Dans ce contexte, les communautés se sont tournées vers la mémoire collective et leur histoire de lutte et d’organisation pour renforcer leur résistance. Elles reconnaissent l’importance de se reconnecter aux expériences communautaires qui, pendant des années, leur ont permis d’obtenir des avantages communs et d’échapper aux illusions des partis politiques. Parallèlement, une réflexion émerge sur la nécessité de transformer les formes de gouvernance et de promouvoir une éducation fondée sur les valeurs communautaires, la solidarité et le renforcement des liens familiaux et communautaires.
Les stratégies de protection et de prise en charge face à la violence ont intégré les enseignements tirés des processus d’organisation antérieurs. Cela leur a permis de maintenir des réseaux de soutien, de renforcer la confiance entre les personnes et de créer des espaces où exprimer leurs besoins, reconnaître leurs peurs et demander de l’aide. Un fort sentiment d’appartenance à la famille et à la communauté a permis à de nombreuses personnes de surmonter les épreuves les plus difficiles et de rester sur leurs terres.
La spiritualité a également été une source de force et d’espoir. Des personnes religieuses sont restées au sein des communautés, apportant aide humanitaire et soutien, et devenant des modèles éthiques pour celles et ceux confrontés à des situations extrêmes. De même, le partage d’informations et l’analyse collective des violences ont permis d’élaborer des stratégies pour poursuivre la vie quotidienne avec prudence, en évitant les représailles tout en maintenant le soutien de la communauté.
Durant les périodes les plus violentes, les modes de communication ont évolué. Face aux risques liés à la prise de parole en public, le dialogue est devenu plus discret et personnalisé, entre personnes de confiance et dans des espaces quotidiens. L’éducation et l’exemple donnés aux enfants et aux jeunes ont également pris une importance croissante, car de nombreuses familles pensent que cela influencera leur décision de rester dans la région ou de chercher un avenir ailleurs.
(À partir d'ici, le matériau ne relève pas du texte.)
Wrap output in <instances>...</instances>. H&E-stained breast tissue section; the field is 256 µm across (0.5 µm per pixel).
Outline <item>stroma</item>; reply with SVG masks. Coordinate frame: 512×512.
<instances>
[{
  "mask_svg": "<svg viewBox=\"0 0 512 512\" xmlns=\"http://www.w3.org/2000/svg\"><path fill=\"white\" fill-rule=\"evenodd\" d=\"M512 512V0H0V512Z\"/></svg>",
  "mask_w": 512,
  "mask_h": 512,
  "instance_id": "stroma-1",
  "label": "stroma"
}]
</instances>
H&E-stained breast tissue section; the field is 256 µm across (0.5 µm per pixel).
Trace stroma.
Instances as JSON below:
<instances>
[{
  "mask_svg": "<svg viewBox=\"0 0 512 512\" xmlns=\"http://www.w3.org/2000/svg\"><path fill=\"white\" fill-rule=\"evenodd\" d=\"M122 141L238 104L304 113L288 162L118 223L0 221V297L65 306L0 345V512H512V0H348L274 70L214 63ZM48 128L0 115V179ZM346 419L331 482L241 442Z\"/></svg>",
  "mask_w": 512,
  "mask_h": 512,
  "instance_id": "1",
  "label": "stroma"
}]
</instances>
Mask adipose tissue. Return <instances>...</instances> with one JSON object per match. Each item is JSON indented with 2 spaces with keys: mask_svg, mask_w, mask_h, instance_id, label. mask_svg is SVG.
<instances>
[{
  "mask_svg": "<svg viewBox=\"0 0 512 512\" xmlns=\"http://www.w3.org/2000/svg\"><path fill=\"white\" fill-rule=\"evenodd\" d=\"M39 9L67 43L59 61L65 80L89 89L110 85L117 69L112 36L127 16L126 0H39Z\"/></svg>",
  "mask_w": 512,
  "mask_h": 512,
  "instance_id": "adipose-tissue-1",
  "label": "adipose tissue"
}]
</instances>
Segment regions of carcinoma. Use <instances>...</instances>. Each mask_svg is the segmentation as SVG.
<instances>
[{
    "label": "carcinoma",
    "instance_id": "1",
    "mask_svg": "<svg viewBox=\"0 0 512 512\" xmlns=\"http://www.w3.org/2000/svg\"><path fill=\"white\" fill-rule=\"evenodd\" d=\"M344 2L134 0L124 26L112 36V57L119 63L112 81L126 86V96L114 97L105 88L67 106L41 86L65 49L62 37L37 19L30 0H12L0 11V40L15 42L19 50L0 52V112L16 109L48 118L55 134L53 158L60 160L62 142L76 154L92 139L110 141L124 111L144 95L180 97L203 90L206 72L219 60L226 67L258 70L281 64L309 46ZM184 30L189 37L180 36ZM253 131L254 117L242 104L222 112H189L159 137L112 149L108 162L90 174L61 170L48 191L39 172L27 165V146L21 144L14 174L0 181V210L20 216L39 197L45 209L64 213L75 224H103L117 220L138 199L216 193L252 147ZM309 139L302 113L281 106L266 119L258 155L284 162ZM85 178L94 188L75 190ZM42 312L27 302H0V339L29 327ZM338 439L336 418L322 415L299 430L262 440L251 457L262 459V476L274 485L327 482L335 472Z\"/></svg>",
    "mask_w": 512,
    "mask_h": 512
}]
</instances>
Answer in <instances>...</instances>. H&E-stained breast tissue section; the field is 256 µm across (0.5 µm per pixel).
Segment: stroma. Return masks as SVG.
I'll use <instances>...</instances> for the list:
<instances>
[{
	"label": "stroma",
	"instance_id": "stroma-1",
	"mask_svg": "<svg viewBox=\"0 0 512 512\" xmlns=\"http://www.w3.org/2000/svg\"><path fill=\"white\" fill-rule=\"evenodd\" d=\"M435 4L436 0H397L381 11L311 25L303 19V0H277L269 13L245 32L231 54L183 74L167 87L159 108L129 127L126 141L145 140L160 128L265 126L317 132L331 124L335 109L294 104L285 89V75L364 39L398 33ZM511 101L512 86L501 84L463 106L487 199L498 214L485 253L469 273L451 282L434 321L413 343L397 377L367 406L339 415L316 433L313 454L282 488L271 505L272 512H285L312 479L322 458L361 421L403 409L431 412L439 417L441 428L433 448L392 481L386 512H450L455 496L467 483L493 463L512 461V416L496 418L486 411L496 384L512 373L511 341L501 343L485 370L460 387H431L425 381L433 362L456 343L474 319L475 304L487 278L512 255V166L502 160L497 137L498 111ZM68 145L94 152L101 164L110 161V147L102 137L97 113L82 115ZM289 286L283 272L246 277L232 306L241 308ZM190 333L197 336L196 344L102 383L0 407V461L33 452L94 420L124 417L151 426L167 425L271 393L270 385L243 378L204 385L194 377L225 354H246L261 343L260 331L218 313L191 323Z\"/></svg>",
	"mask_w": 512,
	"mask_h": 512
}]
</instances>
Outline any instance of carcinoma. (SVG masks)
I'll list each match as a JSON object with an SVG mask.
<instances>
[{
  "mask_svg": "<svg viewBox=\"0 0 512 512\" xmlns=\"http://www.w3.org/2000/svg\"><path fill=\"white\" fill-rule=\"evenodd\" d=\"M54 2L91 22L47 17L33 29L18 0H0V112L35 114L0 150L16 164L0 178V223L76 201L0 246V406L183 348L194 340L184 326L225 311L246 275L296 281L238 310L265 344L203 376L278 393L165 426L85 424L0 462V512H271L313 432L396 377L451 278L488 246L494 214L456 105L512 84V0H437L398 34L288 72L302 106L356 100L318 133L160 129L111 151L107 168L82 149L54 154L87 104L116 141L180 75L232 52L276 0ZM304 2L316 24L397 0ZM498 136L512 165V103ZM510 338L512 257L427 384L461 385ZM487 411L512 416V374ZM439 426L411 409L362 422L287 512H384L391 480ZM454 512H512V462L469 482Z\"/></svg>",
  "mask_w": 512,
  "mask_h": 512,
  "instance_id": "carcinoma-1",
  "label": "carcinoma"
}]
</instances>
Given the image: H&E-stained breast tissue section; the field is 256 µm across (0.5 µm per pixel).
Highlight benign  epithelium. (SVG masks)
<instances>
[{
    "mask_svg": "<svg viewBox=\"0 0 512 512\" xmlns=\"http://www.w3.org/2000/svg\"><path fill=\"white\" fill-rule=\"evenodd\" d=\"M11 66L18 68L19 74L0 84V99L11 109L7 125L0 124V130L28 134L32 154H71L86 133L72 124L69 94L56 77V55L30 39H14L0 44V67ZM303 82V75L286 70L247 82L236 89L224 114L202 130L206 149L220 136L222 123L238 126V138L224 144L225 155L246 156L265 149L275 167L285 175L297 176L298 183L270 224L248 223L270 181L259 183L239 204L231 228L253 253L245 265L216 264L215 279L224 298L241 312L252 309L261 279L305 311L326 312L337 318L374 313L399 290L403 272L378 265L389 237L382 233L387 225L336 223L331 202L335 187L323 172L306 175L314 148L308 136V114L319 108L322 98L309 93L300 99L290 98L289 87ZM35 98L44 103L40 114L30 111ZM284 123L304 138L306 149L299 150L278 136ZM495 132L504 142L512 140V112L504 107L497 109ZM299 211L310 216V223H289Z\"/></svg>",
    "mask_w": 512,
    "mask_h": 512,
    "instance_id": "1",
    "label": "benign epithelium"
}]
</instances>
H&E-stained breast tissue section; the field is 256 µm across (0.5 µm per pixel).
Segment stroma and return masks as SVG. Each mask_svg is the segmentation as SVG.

Malgré des perceptions divergentes du présent, nombreux sont ceux qui gardent espoir en un avenir différent. Par de petits changements dans leur vie quotidienne et familiale, ils cherchent à reconstruire le tissu social et à renforcer l’organisation communautaire. Pour ces communautés, retrouver l’unité, connaître leurs droits et œuvrer collectivement sont des étapes fondamentales pour rétablir la paix et bâtir de meilleures conditions de vie pour les générations futures.
« Pour ces communautés, retrouver l’unité, connaître leurs droits et œuvrer collectivement sont des étapes fondamentales pour rétablir la paix et bâtir de meilleures conditions de vie pour les générations futures. »
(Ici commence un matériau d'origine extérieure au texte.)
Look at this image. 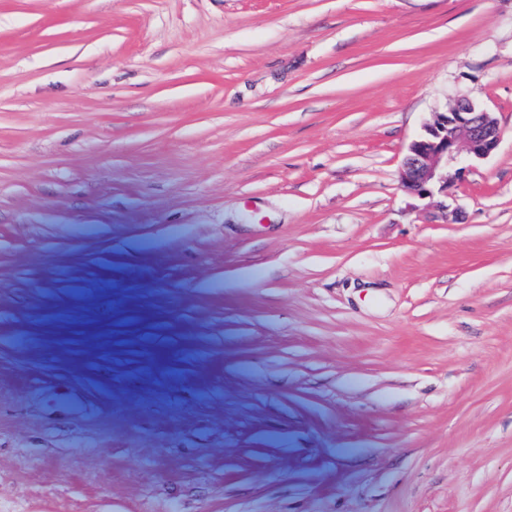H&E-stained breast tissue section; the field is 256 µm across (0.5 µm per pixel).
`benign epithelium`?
Wrapping results in <instances>:
<instances>
[{
	"label": "benign epithelium",
	"instance_id": "1",
	"mask_svg": "<svg viewBox=\"0 0 512 512\" xmlns=\"http://www.w3.org/2000/svg\"><path fill=\"white\" fill-rule=\"evenodd\" d=\"M501 129L494 113L461 97L447 112H436L408 146L400 169L403 190L411 195L444 197L458 186L473 159L497 147Z\"/></svg>",
	"mask_w": 512,
	"mask_h": 512
}]
</instances>
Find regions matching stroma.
Wrapping results in <instances>:
<instances>
[{"mask_svg": "<svg viewBox=\"0 0 512 512\" xmlns=\"http://www.w3.org/2000/svg\"><path fill=\"white\" fill-rule=\"evenodd\" d=\"M0 512H512V0H0ZM501 129L494 112L470 98H458L449 112H436L423 133L408 146L400 169L401 186L411 195L448 198L473 159L485 158L497 147Z\"/></svg>", "mask_w": 512, "mask_h": 512, "instance_id": "1", "label": "stroma"}]
</instances>
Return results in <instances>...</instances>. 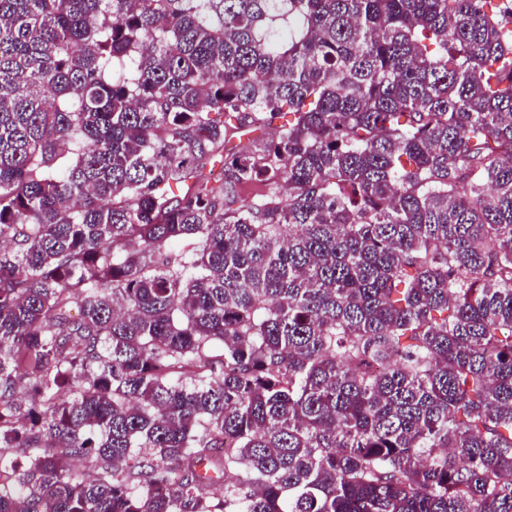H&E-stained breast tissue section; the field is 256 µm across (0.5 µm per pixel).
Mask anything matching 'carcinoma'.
Returning a JSON list of instances; mask_svg holds the SVG:
<instances>
[{
  "label": "carcinoma",
  "mask_w": 512,
  "mask_h": 512,
  "mask_svg": "<svg viewBox=\"0 0 512 512\" xmlns=\"http://www.w3.org/2000/svg\"><path fill=\"white\" fill-rule=\"evenodd\" d=\"M493 2L0 0V512H512Z\"/></svg>",
  "instance_id": "carcinoma-1"
}]
</instances>
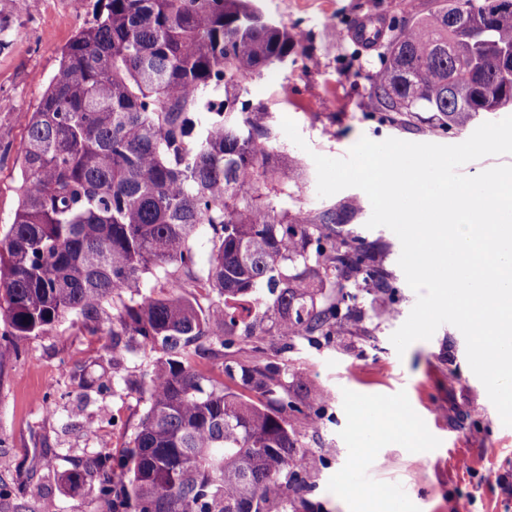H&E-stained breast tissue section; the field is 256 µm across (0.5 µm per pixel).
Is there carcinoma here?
<instances>
[{
	"instance_id": "cac0c4a2",
	"label": "carcinoma",
	"mask_w": 512,
	"mask_h": 512,
	"mask_svg": "<svg viewBox=\"0 0 512 512\" xmlns=\"http://www.w3.org/2000/svg\"><path fill=\"white\" fill-rule=\"evenodd\" d=\"M467 2L453 19L448 0H429L389 24L369 91L384 120L406 127L431 112L451 128L512 101L499 64L512 50V8ZM305 52L301 32L253 0H105L27 120L21 193L0 230V340L16 351L70 317L114 348L162 353L131 441L67 476L103 512H297L288 492L309 489L288 414L319 420L320 400L290 394L274 361L226 360L222 382L190 362L201 339L222 355L270 313L287 348L327 340L366 316L350 284L393 290L345 228L346 206L299 205L297 162L243 90ZM149 275L164 283L142 293ZM182 276L216 295L215 307L184 295ZM131 288L138 299L123 301Z\"/></svg>"
}]
</instances>
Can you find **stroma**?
<instances>
[{"instance_id": "obj_1", "label": "stroma", "mask_w": 512, "mask_h": 512, "mask_svg": "<svg viewBox=\"0 0 512 512\" xmlns=\"http://www.w3.org/2000/svg\"><path fill=\"white\" fill-rule=\"evenodd\" d=\"M426 0H256L270 19L301 31L306 54L287 70V85H266L262 100L275 121L292 119L304 139L297 146L278 134L277 147L297 157L307 180L303 205L352 209L349 226L377 249L392 274L394 295H365L375 307L353 332L283 349L272 319L262 335L244 339L236 360L253 362L254 346L284 365L305 385L308 398L329 392L323 420L294 414L289 422L306 452L313 486L307 512H454L471 500L470 512H512V427L504 426L487 392L469 367L466 343L453 325L397 354L391 335L405 322L417 295L398 265L401 243L388 228H367V195L347 188L317 193L313 154L346 157L360 138L381 142L459 144L481 123L512 115V107L485 112L459 128L423 119L405 128L373 110L368 77L379 66L376 51L348 76L353 49L348 30L365 14L411 17ZM99 0H0V228L18 203L17 148L27 119L58 68L62 48L92 20ZM99 337L62 323L21 340L19 350L0 346V485L10 494L0 512H100L98 503L71 489L66 476L97 454L120 451L147 407L133 389L146 380L155 352L124 349L112 356ZM108 373V390L82 388L80 372ZM389 399L401 408L413 436L390 437L372 448L359 444V404ZM51 467H44V460Z\"/></svg>"}]
</instances>
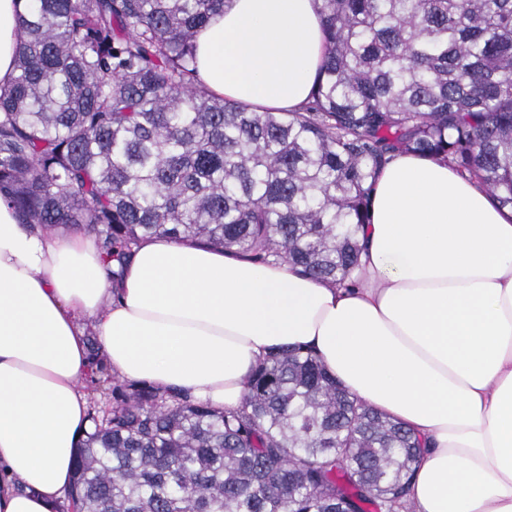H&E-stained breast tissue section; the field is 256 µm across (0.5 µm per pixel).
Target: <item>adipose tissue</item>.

« Les relations sociales d’interdépendance qui se sont maintenues au fil du temps dans divers espaces tels que les églises, les terres communales, les communautés et les familles permettent d’identifier différentes manières de faire face à la violence et offrent également une perspective d’avenir fondée sur des valeurs communautaires telles que le respect de la vie et une conscience critique du système politique actuel qui a permis les récentes violences dans la région. Dans ce contexte, l’avenir repose sur le travail avec les jeunes et les enfants afin de former des générations capables de valoriser la communauté et d’œuvrer pour le bien commun. Cela représente un grand défi, mais aussi une nécessité », indique le rapport.